Screening metatranscriptomes for toxin genes as functional drivers of human colorectal cancer

• Published in: Baillière's best practice & research. Clinical gastroenterology Vol. 27; no. 1; pp. 85 - 99
• Main Authors: Dutilh, Bas E., Ph.D, Backus, Lennart, M.Sc, van Hijum, Sacha A.F.T., Ph.D, Tjalsma, Harold, Ph.D
• Format: Journal Article
• Language: English
• Published: Netherlands Elsevier Ltd 01.02.2013; Elsevier Limited
• Subjects: Bacteria; Bacterial driver-passenger model; Biomarkers; Colorectal cancer; Colorectal Neoplasms - genetics; Disease; DNA damage; E coli; Enterotoxigenic Bacteroides fragilis; Enterotoxins - genetics; Escherichia coli colibactin; Gastroenterology and Hepatology; Gastrointestinal Tract - microbiology; Gene Expression - physiology; Genes; Host-Pathogen Interactions; Humans; Intestinal Mucosa - microbiology; Metagenome - physiology; Metagenomics; Microbiology; Transcriptome - genetics; Tumors; Metagenomics; Bacterial driver-passenger model; Escherichia coli colibactin; Enterotoxigenic Bacteroides fragilis; Colorectal cancer
• ISSN: 1521-6918; 1532-1916
• DOI: 10.1016/j.bpg.2013.03.008

Abstract The colonic mucosa is in constant physical interaction with a dense and complex bacterial community that comprises health-promoting and pathogenic microbes. Here, we highlight important clinical studies and experimental models that have linked the intestinal microbiota to the development of colorectal cancer (CRC).

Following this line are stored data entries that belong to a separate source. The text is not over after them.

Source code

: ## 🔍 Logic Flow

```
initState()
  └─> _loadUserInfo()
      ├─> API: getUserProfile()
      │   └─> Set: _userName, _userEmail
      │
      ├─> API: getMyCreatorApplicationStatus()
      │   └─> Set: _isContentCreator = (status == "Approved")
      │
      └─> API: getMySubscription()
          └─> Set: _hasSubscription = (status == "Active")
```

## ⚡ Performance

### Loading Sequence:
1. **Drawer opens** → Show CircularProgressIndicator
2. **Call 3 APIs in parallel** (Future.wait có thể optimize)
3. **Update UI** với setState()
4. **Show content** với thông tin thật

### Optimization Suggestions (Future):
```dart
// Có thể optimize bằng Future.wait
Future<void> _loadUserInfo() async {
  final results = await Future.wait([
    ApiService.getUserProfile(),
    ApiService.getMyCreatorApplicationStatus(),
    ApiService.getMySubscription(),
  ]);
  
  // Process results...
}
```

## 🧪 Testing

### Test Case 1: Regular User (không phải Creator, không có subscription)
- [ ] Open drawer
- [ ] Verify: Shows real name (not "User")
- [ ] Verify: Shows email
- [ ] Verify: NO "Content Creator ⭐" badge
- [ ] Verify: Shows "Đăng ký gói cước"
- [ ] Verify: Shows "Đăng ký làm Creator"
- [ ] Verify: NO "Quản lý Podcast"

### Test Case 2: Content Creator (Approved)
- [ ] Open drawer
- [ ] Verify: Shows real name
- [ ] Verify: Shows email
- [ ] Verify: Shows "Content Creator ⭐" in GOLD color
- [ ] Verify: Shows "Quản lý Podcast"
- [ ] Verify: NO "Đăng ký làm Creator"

Moreover, we use recently published metatranscriptome sequencing data to test whether potentially carcinogenic toxin genes exhibit higher expression levels in human CRC tissue compared to adjacent non-malignant mucosa. Our analyses show a large variation in expression of toxin(-related) genes from different species. Surprisingly, Enterobacterial toxins were among the highest expressed, while Enterobacteria were not among the most abundant species in these samples. Although we can differentiate on- and off-tumour sites based on toxin reads, the read depth profiles are quite similar and show only limited coverage of the toxin genes. Thus, extended metagenomic studies are needed to obtain a high-resolution picture of host–pathogen interactions during human CRC.